Hamé :Voilà, Reda Kateb. Là on est sur le point de produire notre premier long-métrage au cinéma avec Reda Kateb aussi. Je peux pas trop en parler mais ça s’annonce bien. On a quasiment fini de trouver tous les financements, et si tout se passe bien, c’est un film qu’on tournerait avant l’été.
Est-ce que tu peux parler du livre que vous avez édité sur « Illmatic » l’album de Nas ?
Hamé : Au départ, c’est un collectif de hip-hop scholars américains, une génération de chercheurs qui a grandit avec le hip-hop, qui écrivent de l’intérieur sur un objet qu’ils ont vécu avant d’êtres chercheurs, c’est ce que l’on peut produire de mieux en la matière. Ce livre inaugure La Rumeur éditions, à partir du 15 janvier tous les titres que l’on va proposer pour 2015 seront disponibles chez les libraires.
Le livre sur Illmatic, c’est le 15 janvier. Il y ensuite un livre de photos qui s’appelle « Que dit l’autopsie ? », c’est une interprétation photographique de l’univers lyricale de La Rumeur. Le troisième titre ça sera un bouquin satirique avec un dessinateur qui est de Toulouse d’ailleurs, qui contribue à larumeurmag.com et qui s’appelle Snif, ça sera une rencontre entre sa plume et la notre, une espèce de dialogue entre ses dessins et nos lyrics.

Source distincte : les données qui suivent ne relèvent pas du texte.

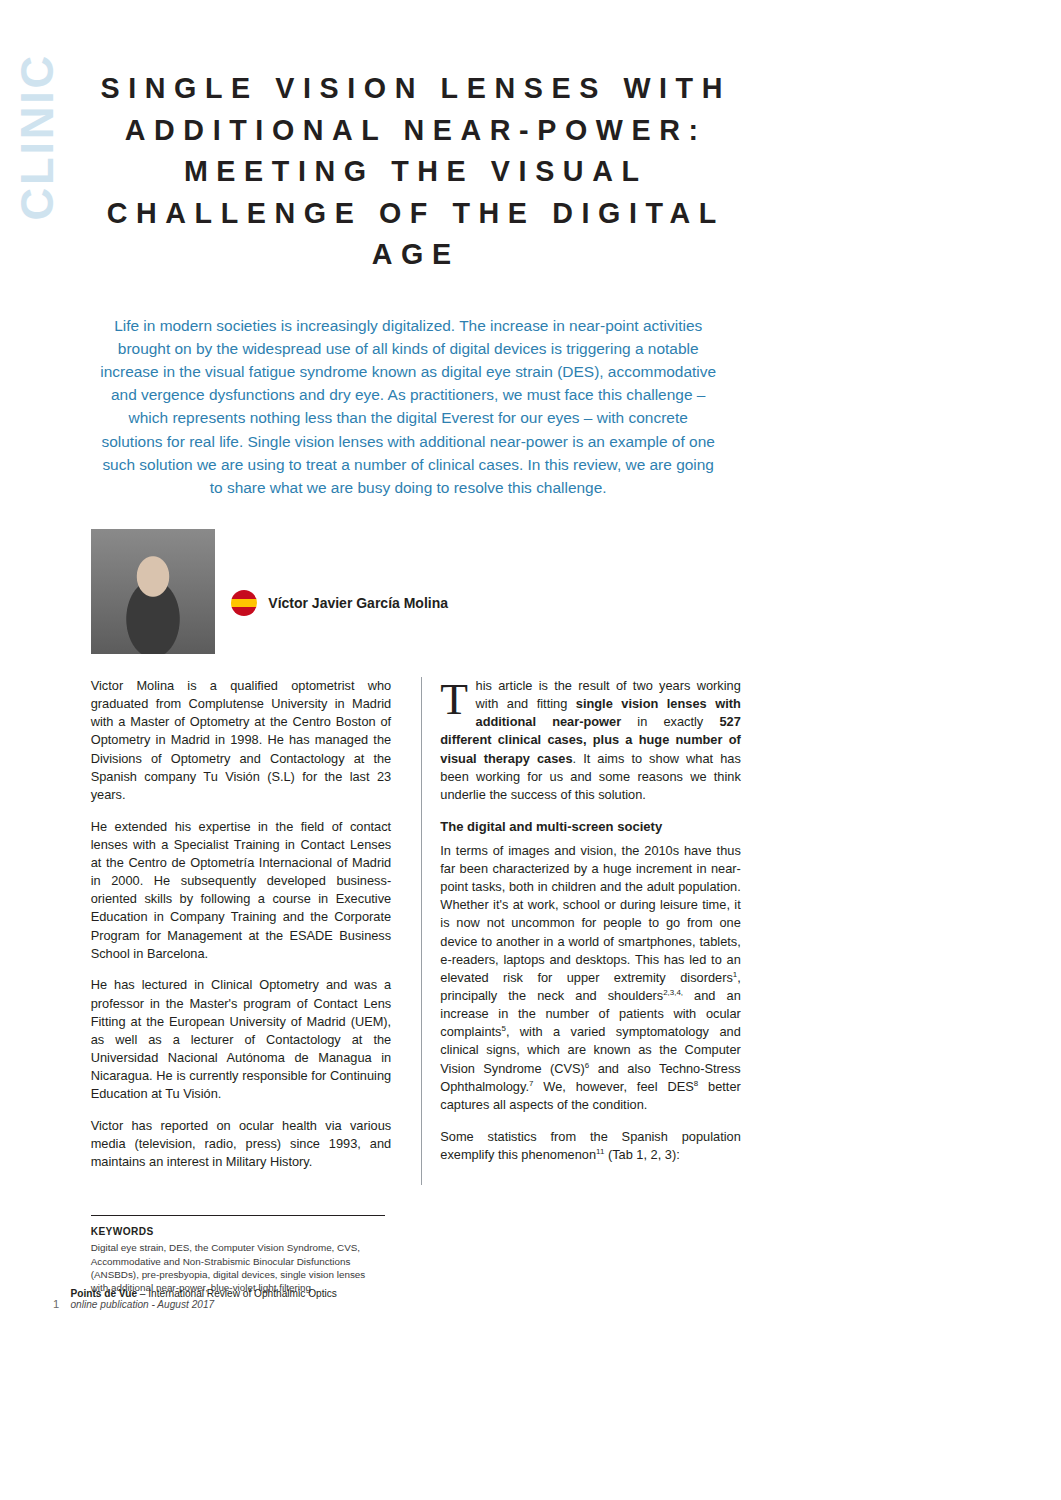CLINIC
Single vision lenses with additional near-power: meeting the visual challenge of the digital age
Life in modern societies is increasingly digitalized. The increase in near-point activities brought on by the widespread use of all kinds of digital devices is triggering a notable increase in the visual fatigue syndrome known as digital eye strain (DES), accommodative and vergence dysfunctions and dry eye. As practitioners, we must face this challenge – which represents nothing less than the digital Everest for our eyes – with concrete solutions for real life. Single vision lenses with additional near-power is an example of one such solution we are using to treat a number of clinical cases. In this review, we are going to share what we are busy doing to resolve this challenge.
Víctor Javier García Molina
Victor Molina is a qualified optometrist who graduated from Complutense University in Madrid with a Master of Optometry at the Centro Boston of Optometry in Madrid in 1998. He has managed the Divisions of Optometry and Contactology at the Spanish company Tu Visión (S.L) for the last 23 years.
He extended his expertise in the field of contact lenses with a Specialist Training in Contact Lenses at the Centro de Optometría Internacional of Madrid in 2000. He subsequently developed business-oriented skills by following a course in Executive Education in Company Training and the Corporate Program for Management at the ESADE Business School in Barcelona.
He has lectured in Clinical Optometry and was a professor in the Master's program of Contact Lens Fitting at the European University of Madrid (UEM), as well as a lecturer of Contactology at the Universidad Nacional Autónoma de Managua in Nicaragua. He is currently responsible for Continuing Education at Tu Visión.
Victor has reported on ocular health via various media (television, radio, press) since 1993, and maintains an interest in Military History.
This article is the result of two years working with and fitting single vision lenses with additional near-power in exactly 527 different clinical cases, plus a huge number of visual therapy cases. It aims to show what has been working for us and some reasons we think underlie the success of this solution.
The digital and multi-screen society
In terms of images and vision, the 2010s have thus far been characterized by a huge increment in near-point tasks, both in children and the adult population. Whether it's at work, school or during leisure time, it is now not uncommon for people to go from one device to another in a world of smartphones, tablets, e-readers, laptops and desktops. This has led to an elevated risk for upper extremity disorders1, principally the neck and shoulders2,3,4, and an increase in the number of patients with ocular complaints5, with a varied symptomatology and clinical signs, which are known as the Computer Vision Syndrome (CVS)6 and also Techno-Stress Ophthalmology.7 We, however, feel DES8 better captures all aspects of the condition.
Some statistics from the Spanish population exemplify this phenomenon11 (Tab 1, 2, 3):
KEYWORDS
Digital eye strain, DES, the Computer Vision Syndrome, CVS, Accommodative and Non-Strabismic Binocular Disfunctions (ANSBDs), pre-presbyopia, digital devices, single vision lenses with additional near-power, blue-violet light filtering
1
Points de Vue – International Review of Ophthalmic Optics
online publication - August 2017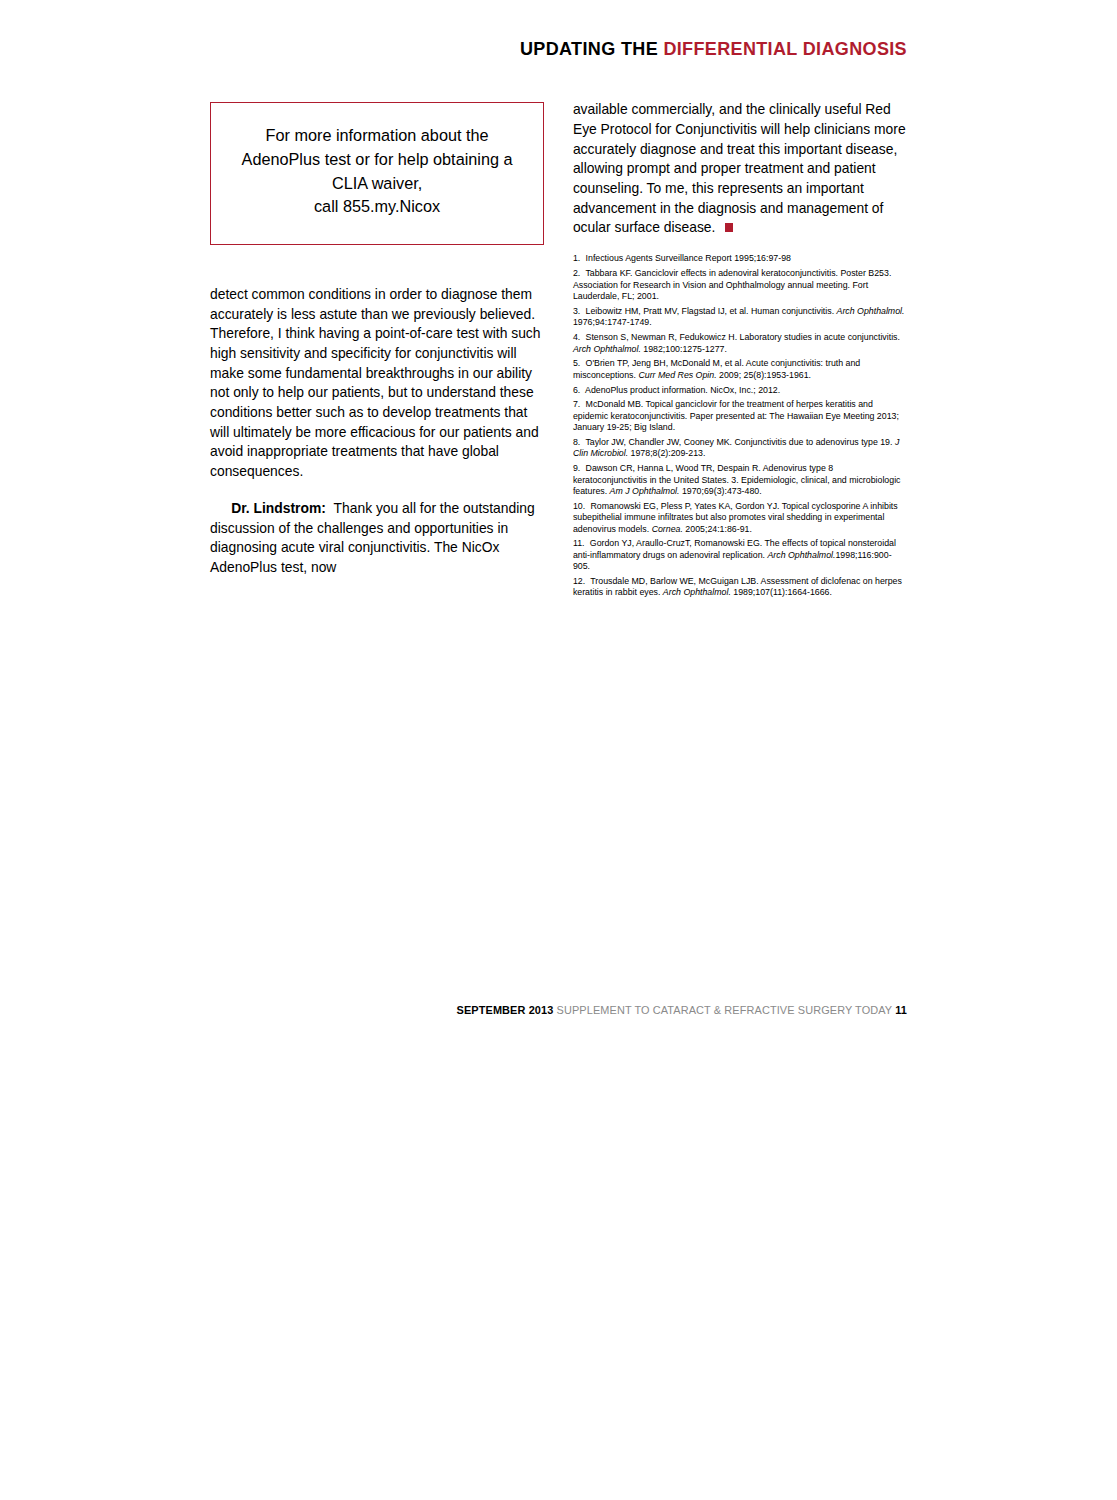UPDATING THE DIFFERENTIAL DIAGNOSIS
For more information about the
AdenoPlus test or for help obtaining a
CLIA waiver,
call 855.my.Nicox
detect common conditions in order to diagnose them accurately is less astute than we previously believed. Therefore, I think having a point-of-care test with such high sensitivity and specificity for conjunctivitis will make some fundamental breakthroughs in our ability not only to help our patients, but to understand these conditions better such as to develop treatments that will ultimately be more efficacious for our patients and avoid inappropriate treatments that have global consequences.
Dr. Lindstrom: Thank you all for the outstanding discussion of the challenges and opportunities in diagnosing acute viral conjunctivitis. The NicOx AdenoPlus test, now
available commercially, and the clinically useful Red Eye Protocol for Conjunctivitis will help clinicians more accurately diagnose and treat this important disease, allowing prompt and proper treatment and patient counseling. To me, this represents an important advancement in the diagnosis and management of ocular surface disease.
1. Infectious Agents Surveillance Report 1995;16:97-98
2. Tabbara KF. Ganciclovir effects in adenoviral keratoconjunctivitis. Poster B253. Association for Research in Vision and Ophthalmology annual meeting. Fort Lauderdale, FL; 2001.
3. Leibowitz HM, Pratt MV, Flagstad IJ, et al. Human conjunctivitis. Arch Ophthalmol. 1976;94:1747-1749.
4. Stenson S, Newman R, Fedukowicz H. Laboratory studies in acute conjunctivitis. Arch Ophthalmol. 1982;100:1275-1277.
5. O'Brien TP, Jeng BH, McDonald M, et al. Acute conjunctivitis: truth and misconceptions. Curr Med Res Opin. 2009; 25(8):1953-1961.
6. AdenoPlus product information. NicOx, Inc.; 2012.
7. McDonald MB. Topical ganciclovir for the treatment of herpes keratitis and epidemic keratoconjunctivitis. Paper presented at: The Hawaiian Eye Meeting 2013; January 19-25; Big Island.
8. Taylor JW, Chandler JW, Cooney MK. Conjunctivitis due to adenovirus type 19. J Clin Microbiol. 1978;8(2):209-213.
9. Dawson CR, Hanna L, Wood TR, Despain R. Adenovirus type 8 keratoconjunctivitis in the United States. 3. Epidemiologic, clinical, and microbiologic features. Am J Ophthalmol. 1970;69(3):473-480.
10. Romanowski EG, Pless P, Yates KA, Gordon YJ. Topical cyclosporine A inhibits subepithelial immune infiltrates but also promotes viral shedding in experimental adenovirus models. Cornea. 2005;24:1:86-91.
11. Gordon YJ, Araullo-CruzT, Romanowski EG. The effects of topical nonsteroidal anti-inflammatory drugs on adenoviral replication. Arch Ophthalmol. 1998;116:900-905.
12. Trousdale MD, Barlow WE, McGuigan LJB. Assessment of diclofenac on herpes keratitis in rabbit eyes. Arch Ophthalmol. 1989;107(11):1664-1666.
SEPTEMBER 2013 SUPPLEMENT TO CATARACT & REFRACTIVE SURGERY TODAY 11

Deux titres en fin d’année 2015, un premier sur l’histoire de l’équipe national de foot de France des années 30 à nos jours. Ça sera un livre assez polémique je pense, l’anti-Zemmour et l’anti-Finkielkraut par rapport au foot.
L’année 2015 est chargée, il y a ce film, il y a les éditions, il y a un disque, il y a spectacle particulier au Théâtre du Rond Point où pour la première fois on va écrire un spectacle pour une salle assise, c’est pas une pièce de théâtre mais 20 ans d’histoire musicale de La Rumeur traduit scéniquement, ça va finir comme un show de La Rumeur classique mais ça va commencer par une mise en scène un petit peu spéciale, partir de l’intime pour finir au général.